Mr. Bradby obtained special permission to locate Royal College next
door, for one term, at the Colombo University College. In that short
period of time, Royal College was re-located at Turret House and
three bungalows on Turret Road duly rented out for classrooms and
even laboratories for Science practicals. The Colombo University
College continued to make available their grounds for sports.
The makeshift
arrangements were operational for four years. Mr. Bradby was indeed
a practical man. He rarely spoke in parables but instead spoke of
well-established truths in the context of Royal College. Thus he
spoke not of Mens sana in corpore sano, as his distinguished predecessors
had done, but instead quoted from the Royal College anthem: "We
will learn of books and men, and learn to play the game."

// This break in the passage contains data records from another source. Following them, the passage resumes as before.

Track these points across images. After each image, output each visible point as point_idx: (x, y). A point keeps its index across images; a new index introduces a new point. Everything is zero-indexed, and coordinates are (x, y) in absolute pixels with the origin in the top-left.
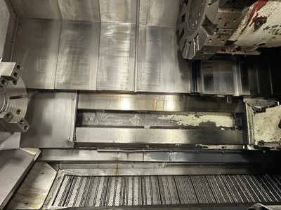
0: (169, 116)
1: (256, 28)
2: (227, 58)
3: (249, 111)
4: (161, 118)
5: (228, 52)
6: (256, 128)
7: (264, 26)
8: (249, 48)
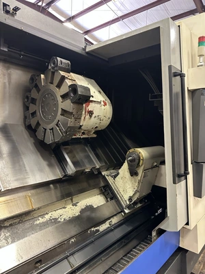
0: (46, 216)
1: (91, 116)
2: (78, 141)
3: (110, 180)
4: (38, 222)
5: (78, 136)
6: (121, 190)
7: (93, 116)
8: (89, 132)
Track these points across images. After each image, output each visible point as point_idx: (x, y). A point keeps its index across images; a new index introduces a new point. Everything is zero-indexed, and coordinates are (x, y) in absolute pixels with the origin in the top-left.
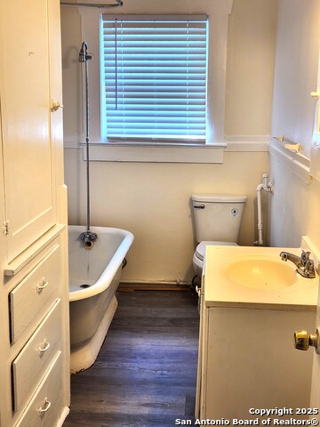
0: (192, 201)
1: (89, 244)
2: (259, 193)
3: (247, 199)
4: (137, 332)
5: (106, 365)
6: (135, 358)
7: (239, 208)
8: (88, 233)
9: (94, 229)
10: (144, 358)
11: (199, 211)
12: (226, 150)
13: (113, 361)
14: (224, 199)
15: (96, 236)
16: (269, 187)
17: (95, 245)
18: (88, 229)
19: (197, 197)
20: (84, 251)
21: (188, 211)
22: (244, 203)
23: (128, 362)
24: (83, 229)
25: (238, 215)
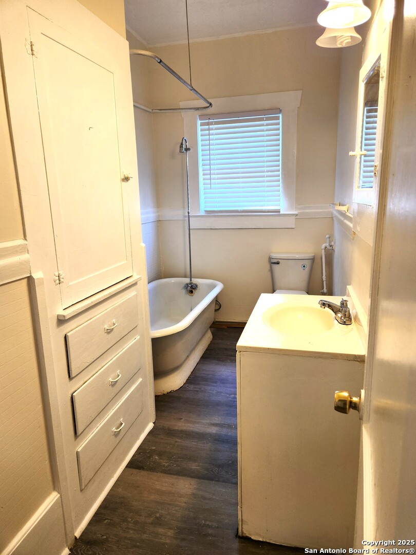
0: (270, 258)
1: (192, 292)
2: (323, 251)
3: (314, 256)
4: (223, 361)
5: (192, 387)
6: (216, 382)
7: (308, 263)
8: (191, 283)
9: (195, 281)
10: (223, 383)
11: (275, 267)
12: (297, 217)
13: (198, 384)
14: (297, 256)
15: (197, 286)
16: (331, 246)
17: (196, 293)
18: (191, 280)
19: (274, 255)
20: (188, 297)
21: (268, 266)
22: (313, 260)
23: (209, 385)
24: (187, 280)
25: (307, 269)
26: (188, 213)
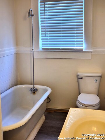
0: (77, 75)
1: (34, 93)
3: (102, 75)
7: (98, 79)
8: (34, 88)
9: (36, 87)
11: (80, 80)
12: (92, 53)
14: (92, 75)
15: (37, 89)
17: (37, 93)
18: (34, 86)
19: (80, 74)
20: (32, 95)
21: (76, 79)
22: (101, 77)
24: (32, 86)
25: (98, 82)
26: (33, 50)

Mr. Bradby encouraged sports even when Royal College was evicted
from its traditional base. He gave the highest priority to team
work as opposed to individual brilliance which he never commended
in public. However, in private he greatly appreciated individual
performance.
By the same
token Mr. Bradby attached much importance to literary skills and
hence the Editor of the Magazine was a key school appointment. Accordingly
several Editors, B.St.E.De Bruin (1940), Neville Kanakaratne (1941),
Lakshman Wickremesinghe (1994), L.C. Arulpragasam (1945) and Upali
Amerasinghe (1945) would up their distinguished careers at Royal
College as Head Prefect and were awarded the Dornhorst Memorial
Prize. C.G. Weeramantry, the Editor in 1943 was such a good writer
and a scholar that he won the Dornhorst Memorial Prize without being
Head Prefect. Today, he is a world famous author on Law and was
a Judge of the International Court of Justice, at the height of
his career.
With the fall
of Burma, Malaya and Singapore in early 1942, Ceylon could conceivably
be the next victim. That became a stark reality on Easter Sunday
1942, when carrier-borne aircraft from Japan under the command of
Admiral Chechi Nagumo of Pearl Harbour fame, bombed Colombo and
Trincomalee causing havoc. Against this background Principal Brady
opened a branch of Royal College in Bandarawela, as a wartime measure.
At peak, twenty percent of the school operated from "Glendale"
Bandarawela. With the threat of an invasion by Japan receding in
1943, Mr. Bradby continued expanding the school activities as he
deemed fit.
The Royal College
Farm at Narahenpita, which was opened in 1940 on a four-acre plot,
was expanded in 1943 to twelve acres and provided the Hostel with
all the fruits and vegetables that was needed, and The Boy Scout
Troop was established on a permanent basis in 1944.
Mr. Bradby
was a strict disciplinarian but a just man. As a matter of routine
he put into operation the Royal College Motto "Disce Aut Discede
(Learn or Depart). There were no exceptions, not even for those
who had excelled in the Royal-Thomian Cricket match or in The Bradby
Shield Rugby matches. He went a step further and applied a similar
discipline on the teachers. He came into class, sat at the back,
and listened to them teach. Those who were sub-standard had to teach
or depart.
Perhaps the
greatest contribution Principal Mr. Bradby made to Royal College
was to ensure that the school’s hallowed traditions stood
firm in dark days and in happier times. By virtue of these traditions,
success is important but honour is even more important. Consequently
being a successful man is important, but being a gentleman is even
more important. May those hallowed traditions of Royal College never
perish.
In 1983, Mr.
and Mrs. E.L. Bradby visited Sri Lanka as the guest of The Royal
College Union for the centenary of the Rugby Football match with
Trinity College. They were treated right royally. In 1996 he passed
away at the age of nearly ninety years. Royal College honoured him
with a touching memorial service held at The Cathedral of The Church
of Ceylon in Colombo. When the Bishop of Colombo, the Right-Reverend
Kenneth Fernando of the Royal College Class of 1943, waxed eloquence
in saying an appropriate final prayer, his pupils, then in their
seventies, were moved to tears, while some even broke down and wept.
May the turf lie gently over this great Principal of Royal College.